An der Amtszugehörigkeit einer künftig mit Stadtrechten ausgezeichneten Gemeinde wollte auch Dr. Drost nicht rütteln. Er empfahl der Gemeindevertretung den Antrag auf Verleihung der Bezeichnung "Stadt" bei der Landesregierung NRW zu stellen. Damit war ein Stein ins Rollen gebracht. Am 15. September 1949 beschloss die Gemeindevertretung Greven-Dorf einstimmig, diesen Antrag zu stellen, nachdem auch eine Umfrage unter vielen Grevener Persönlichkeiten breite Zustimmung zu dieser Idee hervorgerufen hatte. Von der Antragstellung am 8. Oktober bis zur Zustimmung durch den Innenminister des Landes NRW, Dr. Menzel, vergingen nur wenige Wochen. Die Antragsbegründung war offenbar so stichhaltig, dass nach dem obligatorischen Besuch eines Vertreters des Innenministeriums am 10. November genügend Erkenntnisse vorlagen, um die Stadtrechte zu bekommen. Eine Woche später lag die Zustimmung des Kreisausschusses des Landkreises Münster vor. Von dort brauchte der Antrag weniger als eine Woche, um über den Regierungspräsidenten in Münster zur Landesregierung nach Düsseldorf geleitet und dort am 22. November 1949 vom Innenminister unterschrieben zu werden.
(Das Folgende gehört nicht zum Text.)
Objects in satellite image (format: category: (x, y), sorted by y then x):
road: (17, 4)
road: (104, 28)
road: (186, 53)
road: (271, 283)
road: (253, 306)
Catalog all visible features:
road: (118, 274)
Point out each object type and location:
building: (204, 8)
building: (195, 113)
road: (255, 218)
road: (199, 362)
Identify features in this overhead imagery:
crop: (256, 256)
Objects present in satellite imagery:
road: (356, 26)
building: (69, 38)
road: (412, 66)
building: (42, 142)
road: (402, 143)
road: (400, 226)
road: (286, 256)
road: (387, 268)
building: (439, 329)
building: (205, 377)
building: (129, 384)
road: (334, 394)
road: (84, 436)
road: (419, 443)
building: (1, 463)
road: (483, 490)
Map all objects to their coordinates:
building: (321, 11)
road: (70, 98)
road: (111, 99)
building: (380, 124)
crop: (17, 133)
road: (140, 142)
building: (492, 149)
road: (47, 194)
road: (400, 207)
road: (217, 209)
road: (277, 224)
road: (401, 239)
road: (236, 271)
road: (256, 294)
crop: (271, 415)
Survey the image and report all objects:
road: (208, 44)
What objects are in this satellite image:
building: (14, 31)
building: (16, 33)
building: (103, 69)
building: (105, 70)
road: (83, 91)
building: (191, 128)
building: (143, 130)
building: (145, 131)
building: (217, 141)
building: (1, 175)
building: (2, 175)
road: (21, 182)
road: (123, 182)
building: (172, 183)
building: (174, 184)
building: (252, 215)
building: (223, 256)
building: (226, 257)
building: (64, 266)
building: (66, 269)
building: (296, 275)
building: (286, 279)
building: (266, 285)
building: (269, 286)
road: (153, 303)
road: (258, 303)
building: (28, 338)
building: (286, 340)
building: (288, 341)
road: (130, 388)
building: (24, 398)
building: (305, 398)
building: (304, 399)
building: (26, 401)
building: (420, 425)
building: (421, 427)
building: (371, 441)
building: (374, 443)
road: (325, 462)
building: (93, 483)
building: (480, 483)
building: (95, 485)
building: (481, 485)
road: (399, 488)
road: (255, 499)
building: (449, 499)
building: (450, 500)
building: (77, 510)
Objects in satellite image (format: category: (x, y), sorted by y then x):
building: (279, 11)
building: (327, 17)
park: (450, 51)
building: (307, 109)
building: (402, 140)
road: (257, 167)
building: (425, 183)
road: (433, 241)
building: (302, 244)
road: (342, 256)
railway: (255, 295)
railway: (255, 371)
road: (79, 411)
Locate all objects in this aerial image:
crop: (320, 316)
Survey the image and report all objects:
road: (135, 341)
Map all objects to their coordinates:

Entgegen dem Wunsch, die Feier der Stadtwerdung erst nach Auflösung des DP-Lagers im Grevener Nordviertel zu begehen, bestand der Regierungspräsident auf einer raschen Abwicklung. So wurde die feierliche Überreichung der Urkunde auf den 22. Januar 1950 festgesetzt. An diesem Tag kam die 1803 mit ersten Überlegungen zur Stadtwerdung begonnene Entwicklung zu einem ersten Abschluß. Denn die Erweiterung des Stadtgebietes durch Zusammenschluß mit den Gemeinden Greven rechts der Ems und links der Ems 1952 sowie die Auflösung des Amtes Greven 1954 gehört zu den Nachwirkungen der Stadtwerdung.